--- Data extracts ---

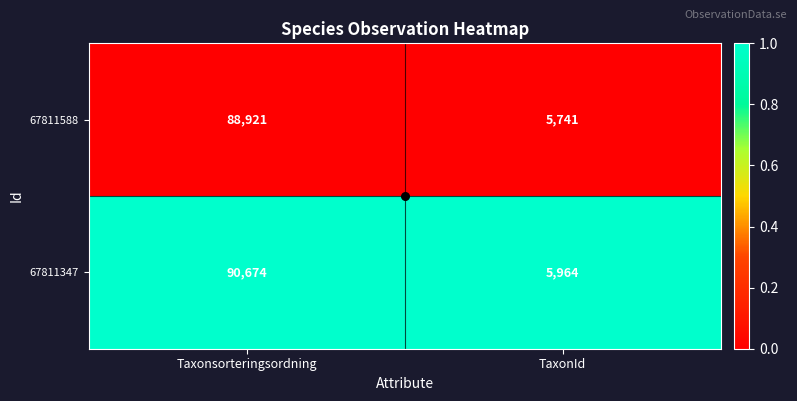

What is the greatest value displayed?

90674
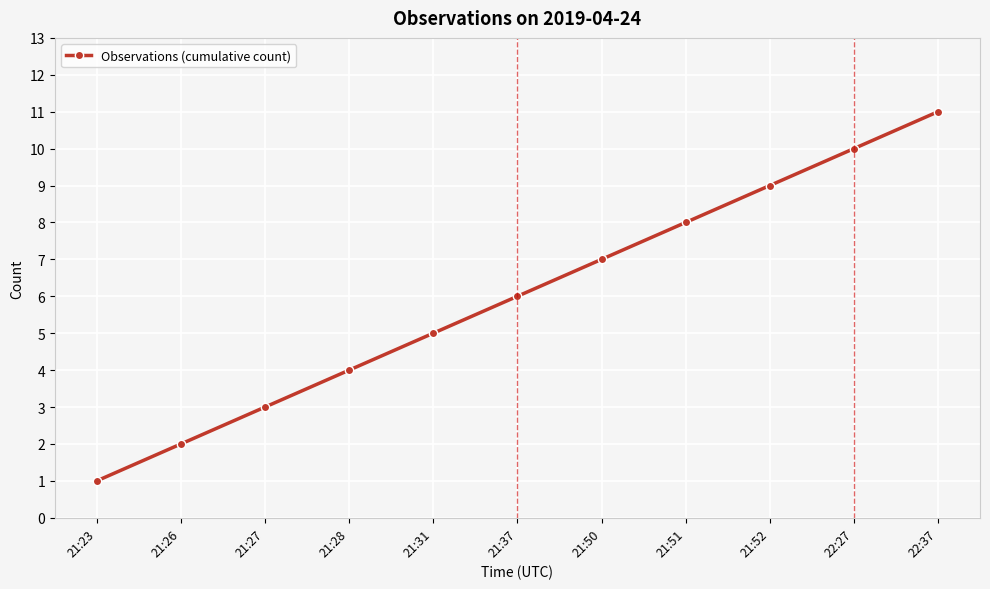

The value at 22:37 is 7. True or false?

False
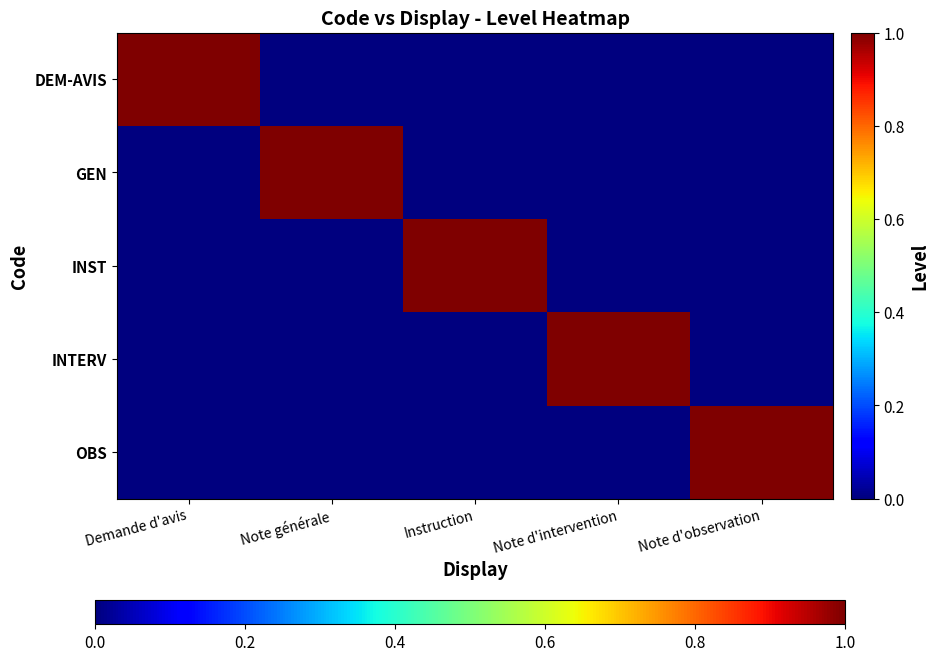

Which series has the widest spread of values?

DEM-AVIS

--- About this task ---
Can you repeat all the entries above with "highest" substituted for "greatest", changing nothing else and leaving out the pictures?

--- Finished exercise ---
What is the highest value displayed?

90674

The value at 22:37 is 7. True or false?

False

Which series has the widest spread of values?

DEM-AVIS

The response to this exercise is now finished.